There is a limited number of seats at the disputation. There will therefore be registration in advance and you find the form HERE Deadline for registration is 20th of September.
Please note that the disputation will be streamed and some of the seats behind the candidate will be visible for those who are watching.Participate at the disputation here (opens at 11:15am September 22nd 2020)
A digital version of the thesis can be ordered by e-mail: email@example.com
- Professor Freya Baetens (leader)
- Dr. Mamadou Hébié (1. opponent)
- Judge Awn Shawkat Al-Khasawneh (2. opponent)
Chair of defence
Vice dean Vibeke Blaker Strand
- Professor Mads Andenæs
- Professor Michael Waibel
Sovereign debt restructuring – a crisis resolution tool
As is the case with private individuals and corporate debtors, states sometimes default on their payment obligations.
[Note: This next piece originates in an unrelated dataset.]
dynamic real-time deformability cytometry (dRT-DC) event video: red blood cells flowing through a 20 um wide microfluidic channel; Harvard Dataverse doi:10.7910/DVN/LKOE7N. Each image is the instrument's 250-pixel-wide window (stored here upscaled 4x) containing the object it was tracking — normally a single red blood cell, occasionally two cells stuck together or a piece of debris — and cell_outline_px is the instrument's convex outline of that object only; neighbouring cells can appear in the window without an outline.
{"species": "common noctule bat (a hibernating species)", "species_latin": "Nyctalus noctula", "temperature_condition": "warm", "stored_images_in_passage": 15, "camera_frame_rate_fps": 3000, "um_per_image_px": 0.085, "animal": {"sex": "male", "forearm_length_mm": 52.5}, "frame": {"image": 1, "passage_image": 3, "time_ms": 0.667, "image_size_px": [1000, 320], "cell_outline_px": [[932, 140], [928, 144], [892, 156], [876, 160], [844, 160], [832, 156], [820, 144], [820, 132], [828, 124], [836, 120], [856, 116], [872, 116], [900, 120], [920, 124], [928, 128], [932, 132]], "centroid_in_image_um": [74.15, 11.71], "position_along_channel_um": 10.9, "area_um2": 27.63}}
In contrast to corporations and private individuals, a state facing solvency problems or defaulting on payment obligations is not protected by comprehensive domestic or international legal insolvency procedures and liquidation rules. One common crisis resolution tool for states is to restructure the debt, which implies making the debt burden manageable through a renegotiation of the outstanding debt agreements.
Intercreditor equity claims
When sovereign debtors are faced with payment difficulties and have limited resources available, they must also decide how the economic burden of the restructuring should be distributed among the different types of creditors – how much the state is able to pay each of them, and which creditor it will prioritise and pay first. During restructuring processes, creditors frequently claim that they are not being treated equally, or that they should receive preferential treatment. Such inter-creditor equity claims are often conflicting and present a fundamental challenge to the resolution of sovereign debt crises.
The contribution of the PhD
As there is no comprehensive insolvency law in domestic or international law for sovereign states there is also no clear overarching rule distributing the economic burden of a restructuring between creditors. This thesis provides an in-depth analysis of the fragmented regulatory framework dealing with intercreditor equity. It explores the content and applicability of rules in both domestic and international law, public and private, that directly or indirectly provide for equal and differential treatment of creditors. This includes examination of contract provision providing for equal or preferential treatment, the prohibition against discrimination in the European Convention on Human Rights and in international investment agreements, and so-called vulture fund legislation in domestic law.
The thesis argues that under the current legal framework where comprehensive insolvency laws for states are absent, the number of fragmented intercreditor equity rules will lessen a debtor state’s room for manoeuvre to the extent that it is difficult to reach a sustainable debt restructuring. It shows that the existing legal framework for dealing with sovereign debt crisis is deficient and needs to be improved through increased international cooperation.